Problem description: What is expected is a word-for-word copy of all the entries.

Data records:

-------

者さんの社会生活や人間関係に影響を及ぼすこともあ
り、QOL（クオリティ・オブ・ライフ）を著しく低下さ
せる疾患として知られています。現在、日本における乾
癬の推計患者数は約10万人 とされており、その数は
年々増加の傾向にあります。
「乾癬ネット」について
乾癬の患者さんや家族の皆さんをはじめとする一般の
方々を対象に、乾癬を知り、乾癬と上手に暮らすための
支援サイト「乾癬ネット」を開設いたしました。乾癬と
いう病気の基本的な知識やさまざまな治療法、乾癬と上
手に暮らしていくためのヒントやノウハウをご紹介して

-------

Your solution:
者さんの社会生活や人間関係に影響を及ぼすこともあ
り、QOL（クオリティ・オブ・ライフ）を著しく低下さ
せる疾患として知られています。現在、日本における乾
癬の推計患者数は約10万人 とされており、その数は
年々増加の傾向にあります。
「乾癬ネット」について
乾癬の患者さんや家族の皆さんをはじめとする一般の
方々を対象に、乾癬を知り、乾癬と上手に暮らすための
支援サイト「乾癬ネット」を開設いたしました。乾癬と
いう病気の基本的な知識やさまざまな治療法、乾癬と上
手に暮らしていくためのヒントやノウハウをご紹介して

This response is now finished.